Alessandria è davvero uno spaccato esemplare di quell’Italia che non vorremmo mai vedere. Il capoluogo si concentra sulle attività più inutili possibili, spolvera e pulisce la Cittadella (unica in Europa per dimensioni e caratteristiche) solo nel giorno della visita del ministro Dario Franceschini, mentre la gestione ordinaria è quanto meno improvvisata. Oppure apre cantieri per poi subito chiuderli, ma intanto spiega che “era tutto previsto e programmato”. Accade nella storica piazza Santa Maria di Castello, dove l’avvio di un intervento di riqualificazione urbana atteso da anni e anni coincide con un immediato stop che viene giustificato come un fatto ordinario, anche se appare quanto meno surreale che una amministrazione pubblica apra un cantiere senza avere tutte le autorizzazioni, compresa quella della Soprintendenza. E senza contare che la sospensione dell’attività è stata motivata anche dalle necessità di completare le verifiche sulle reti dei servizi (energia, telefoni, gas, acqua). Ma farlo prima, no?

Questa è la provincia che scopre l’acqua calda, che si scandalizza (sindacati,Alessandria dall'alto amministratori pubblici, opinionisti di ogni genere) se una realtà industriale annuncia un trasferimento definitivo della produzione, già prevista di fatto due anni fa all’epoca della cessione, come è accaduto nel Casalese con l’addio alla Bistefani venduta al gruppo veneto Bauli.

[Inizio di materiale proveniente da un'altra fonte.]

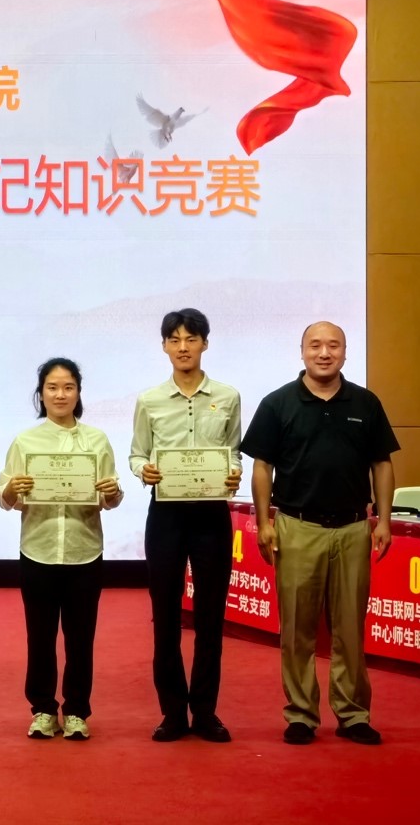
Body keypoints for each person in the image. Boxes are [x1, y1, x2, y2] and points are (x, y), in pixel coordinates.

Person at [240, 321, 398, 746]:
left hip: (352, 528)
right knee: (297, 629)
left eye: (333, 345)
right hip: (297, 526)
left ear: (345, 352)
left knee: (350, 628)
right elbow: (262, 467)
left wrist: (383, 520)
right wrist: (264, 522)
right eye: (315, 345)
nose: (324, 353)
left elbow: (382, 464)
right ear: (302, 351)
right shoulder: (278, 403)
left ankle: (353, 714)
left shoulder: (365, 403)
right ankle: (301, 714)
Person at [129, 308, 242, 743]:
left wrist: (233, 473)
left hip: (211, 514)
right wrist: (144, 470)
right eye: (174, 339)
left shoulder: (227, 396)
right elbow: (137, 453)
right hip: (167, 515)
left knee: (211, 616)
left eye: (191, 339)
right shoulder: (150, 400)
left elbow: (233, 451)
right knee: (166, 615)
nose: (182, 347)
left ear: (205, 344)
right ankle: (173, 712)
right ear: (163, 346)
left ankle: (206, 712)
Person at [0, 358, 123, 741]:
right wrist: (11, 489)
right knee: (40, 637)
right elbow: (4, 497)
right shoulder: (26, 441)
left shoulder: (96, 440)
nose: (60, 394)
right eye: (52, 387)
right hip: (39, 550)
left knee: (81, 639)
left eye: (68, 387)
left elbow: (111, 497)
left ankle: (78, 712)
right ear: (41, 393)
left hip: (85, 551)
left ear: (78, 393)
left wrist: (113, 492)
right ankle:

Oppure che vede organizzare da un momento all’altro una conferenza stampa dei sindacati confederali di settore per annunciare, in modo peraltro nemmeno chiaro, che alla Sapsa Bedding (produce materassi in lattice) di Silvano d’Orba c’è incertezza occupazionale e produttiva, ma non sanno però nemmeno dire di chi è la proprietà o quale sia la effettiva condizione di precarietà dello stabilimento. Sembra quasi più una presa di posizione pubblica per dimostrare che Cgil, Cisl e Uil esistono, quanto una denuncia circostanziata. E intanto adesso aspettano un nuovo incontro in Confindustria per capire gli sviluppi.

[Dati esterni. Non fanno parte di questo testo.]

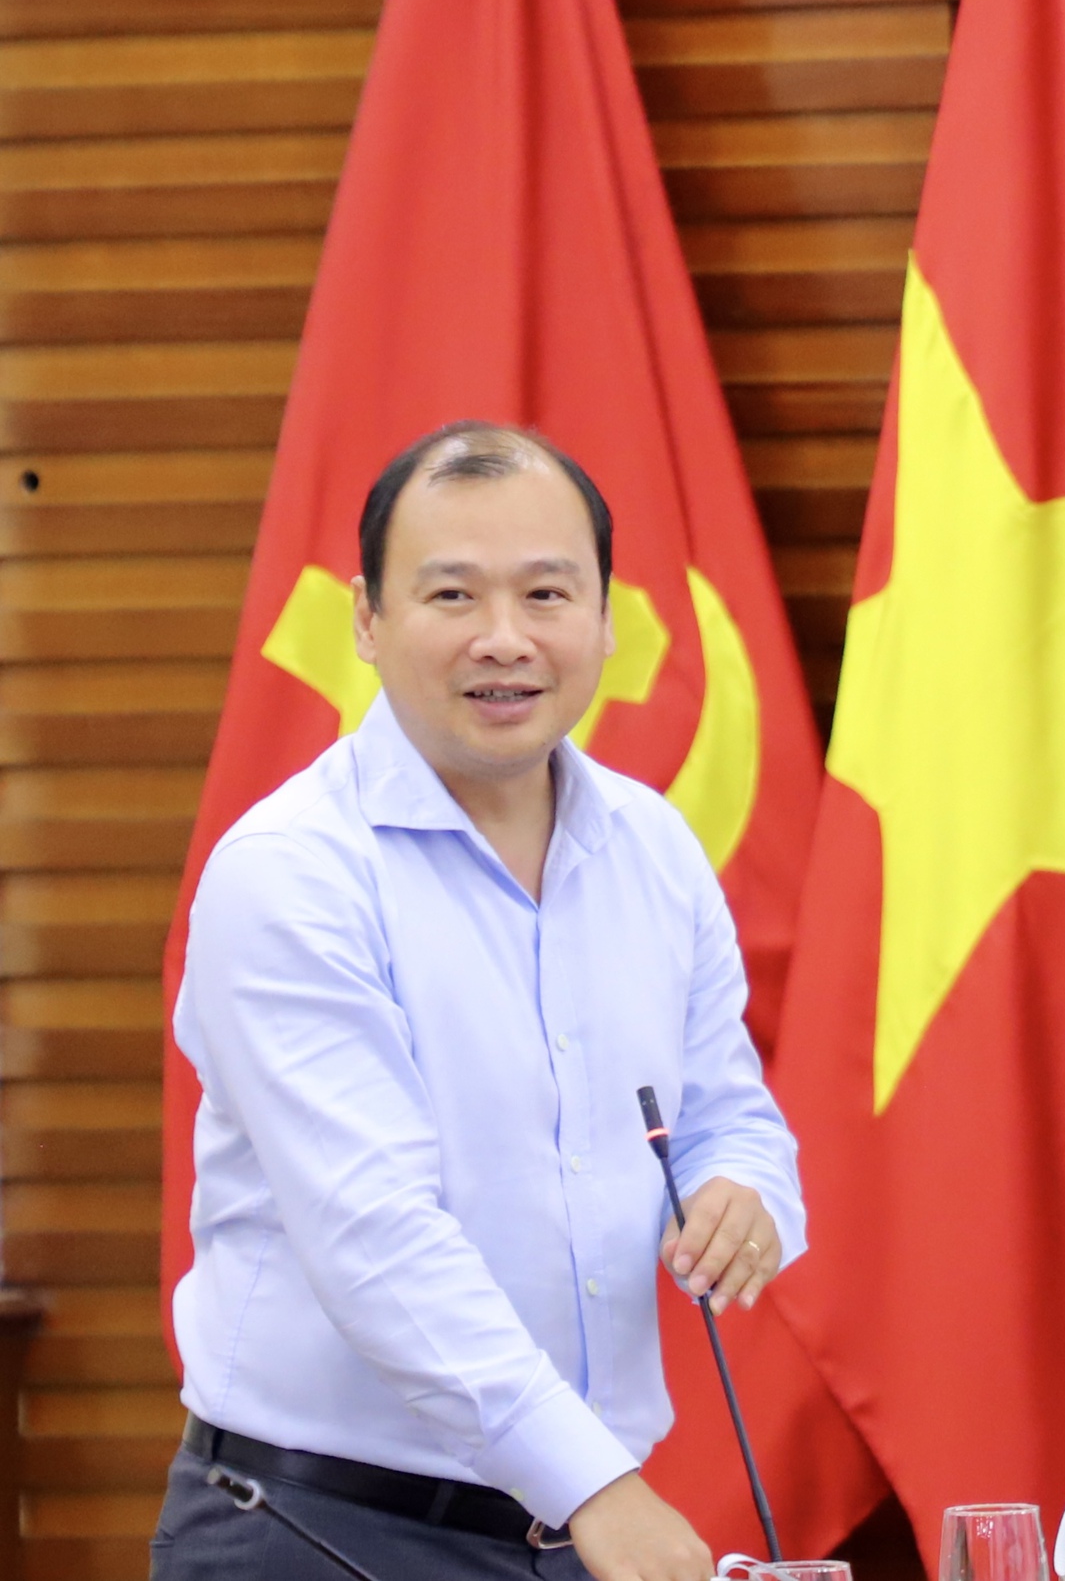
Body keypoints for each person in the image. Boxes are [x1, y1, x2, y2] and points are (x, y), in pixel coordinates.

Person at [154, 422, 801, 1581]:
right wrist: (597, 1484)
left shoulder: (652, 848)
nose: (505, 638)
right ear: (367, 617)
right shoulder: (293, 873)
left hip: (568, 1529)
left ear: (605, 615)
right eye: (452, 593)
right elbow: (376, 1236)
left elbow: (725, 1109)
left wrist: (744, 1189)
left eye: (547, 592)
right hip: (317, 1530)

Ma forse è questo il problema della ‘bella addormentata del Nord Ovest d’Italia’. Attende sempre che altri facciano qualcosa, rincorre le crisi senza essere in grado di analizzare e anticipare alcune evoluzioni, cerca il colpo ad effetto di un giorno piuttosto che la più tranquilla, ma solida, azione concreta quotidiana nelle piccole cose. L’Alessandrino è un territorio ricco di grandi e valide singole individualità. Il famoso ‘sistema’ però non c’è più. E non basta certo che Cgil, Cisl e Uil propongano per l’ennesima volta la costituzione di un “tavolo permanente tra istituzioni e soggetti economici per iniziare a parlare di crescita e sviluppo”.

Quelle che mediamente non mancano in questa provincia del Nord Ovest d’Italia sono le parole. Merce più rara è il legno, robusto, per costruire il tavolo.